Moles are a fundamental concept in chemistry, serving as a bridge between the microscopic world of atoms and molecules and the macroscopic quantities we can measure. A mole represents \(6.022 \times 10^{23}\) entities (atoms, molecules, etc.).

• For gases like \(N_2\), if the moles are given directly, simply use these in your calculations.
• For substances like \(O_2\), where the mass might be provided, you must convert mass to moles using the formula: \(\text{moles} = \frac{\text{mass (g)}}{\text{molar mass (g/mol)}}\).


• Molar mass is available on the periodic table. For example, \(O_2\) has a molar mass of \(32\, \text{g/mol}\), so you divide the given mass by \(32\).

Clear calculations allow you to use the ideal gas law effectively by transforming various units of measurement into moles, ensuring your results are accurate. Merging this knowledge improves your ability to calculate how gases will behave under different conditions.

Avogadro's Number

Avogadro’s number, \(6.022 \times 10^{23}\), is the key to understanding the quantity in a mole of substance, linking the microscopic to the macroscopic.
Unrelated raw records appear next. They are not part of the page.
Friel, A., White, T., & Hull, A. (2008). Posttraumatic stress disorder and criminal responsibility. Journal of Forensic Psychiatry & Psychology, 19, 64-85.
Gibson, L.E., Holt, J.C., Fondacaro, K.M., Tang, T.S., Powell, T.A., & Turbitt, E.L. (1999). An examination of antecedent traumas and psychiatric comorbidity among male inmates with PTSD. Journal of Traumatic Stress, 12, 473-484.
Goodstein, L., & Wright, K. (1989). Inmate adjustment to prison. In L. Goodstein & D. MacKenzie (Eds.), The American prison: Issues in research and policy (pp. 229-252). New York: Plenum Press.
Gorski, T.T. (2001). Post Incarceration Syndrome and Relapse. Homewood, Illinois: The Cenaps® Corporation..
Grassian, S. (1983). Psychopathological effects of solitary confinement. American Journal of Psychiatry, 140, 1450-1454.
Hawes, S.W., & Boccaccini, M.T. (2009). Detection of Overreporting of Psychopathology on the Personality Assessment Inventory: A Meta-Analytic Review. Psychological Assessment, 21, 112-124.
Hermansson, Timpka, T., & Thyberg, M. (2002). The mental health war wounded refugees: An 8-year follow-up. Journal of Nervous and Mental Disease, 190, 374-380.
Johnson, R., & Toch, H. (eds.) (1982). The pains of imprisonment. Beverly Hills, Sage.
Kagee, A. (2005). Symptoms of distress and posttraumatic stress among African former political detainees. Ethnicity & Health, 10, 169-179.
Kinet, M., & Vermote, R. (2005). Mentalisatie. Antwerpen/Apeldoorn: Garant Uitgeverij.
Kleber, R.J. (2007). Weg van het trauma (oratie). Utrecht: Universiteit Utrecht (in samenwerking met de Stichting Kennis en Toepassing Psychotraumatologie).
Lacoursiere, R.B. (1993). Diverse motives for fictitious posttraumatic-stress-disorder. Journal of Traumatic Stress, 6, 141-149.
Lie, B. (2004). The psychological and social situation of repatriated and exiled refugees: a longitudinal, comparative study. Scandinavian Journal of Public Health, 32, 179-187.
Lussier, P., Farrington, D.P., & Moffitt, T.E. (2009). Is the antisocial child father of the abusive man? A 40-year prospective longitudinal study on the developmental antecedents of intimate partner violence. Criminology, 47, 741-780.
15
It represents the number of atoms or molecules in one mole.

• For example, with \(NH_3\), if you know the number of molecules, you can find the moles by dividing by Avogadro's number: \(\text{moles} = \frac{\text{number of molecules}}{6.022 \times 10^{23}}\).
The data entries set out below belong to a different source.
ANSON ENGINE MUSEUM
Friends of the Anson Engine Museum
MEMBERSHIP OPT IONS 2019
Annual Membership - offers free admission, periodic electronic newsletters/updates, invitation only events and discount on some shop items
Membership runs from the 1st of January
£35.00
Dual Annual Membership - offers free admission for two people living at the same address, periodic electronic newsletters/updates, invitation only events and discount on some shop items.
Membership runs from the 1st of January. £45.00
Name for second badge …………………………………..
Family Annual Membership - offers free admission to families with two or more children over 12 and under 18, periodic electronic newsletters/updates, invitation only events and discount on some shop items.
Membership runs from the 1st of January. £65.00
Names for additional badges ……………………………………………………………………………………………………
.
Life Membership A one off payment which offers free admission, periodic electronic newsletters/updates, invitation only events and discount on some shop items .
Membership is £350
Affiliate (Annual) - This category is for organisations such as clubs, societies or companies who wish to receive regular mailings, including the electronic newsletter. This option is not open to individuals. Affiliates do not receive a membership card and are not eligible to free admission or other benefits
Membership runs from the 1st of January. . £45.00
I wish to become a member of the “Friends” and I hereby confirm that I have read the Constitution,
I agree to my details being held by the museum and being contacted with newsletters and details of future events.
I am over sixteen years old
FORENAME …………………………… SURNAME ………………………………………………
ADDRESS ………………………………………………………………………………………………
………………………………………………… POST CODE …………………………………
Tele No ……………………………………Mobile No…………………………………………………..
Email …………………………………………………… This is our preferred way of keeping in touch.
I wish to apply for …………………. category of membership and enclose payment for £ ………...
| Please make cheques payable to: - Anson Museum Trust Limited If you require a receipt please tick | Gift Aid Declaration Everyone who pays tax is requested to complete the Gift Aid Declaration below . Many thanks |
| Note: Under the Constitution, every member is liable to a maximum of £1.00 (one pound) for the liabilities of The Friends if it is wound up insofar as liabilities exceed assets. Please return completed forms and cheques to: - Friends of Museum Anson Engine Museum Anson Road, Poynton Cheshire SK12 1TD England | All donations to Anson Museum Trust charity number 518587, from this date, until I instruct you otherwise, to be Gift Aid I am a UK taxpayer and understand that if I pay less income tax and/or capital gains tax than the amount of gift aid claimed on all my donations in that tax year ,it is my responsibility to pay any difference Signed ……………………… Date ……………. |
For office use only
• This conversion helps equate the microscopic count to a macroscopic measure (moles), facilitating the use of the ideal gas law to find properties like pressure.


• By understanding Avogadro's number, you can transition from theoretical molecule counts to practical measurements needed in computations and experiments.

Embracing Avogadro's number allows you to grasp the scope of chemical reactions and transformations, ultimately refining your ability to solve chemistry problems effectively.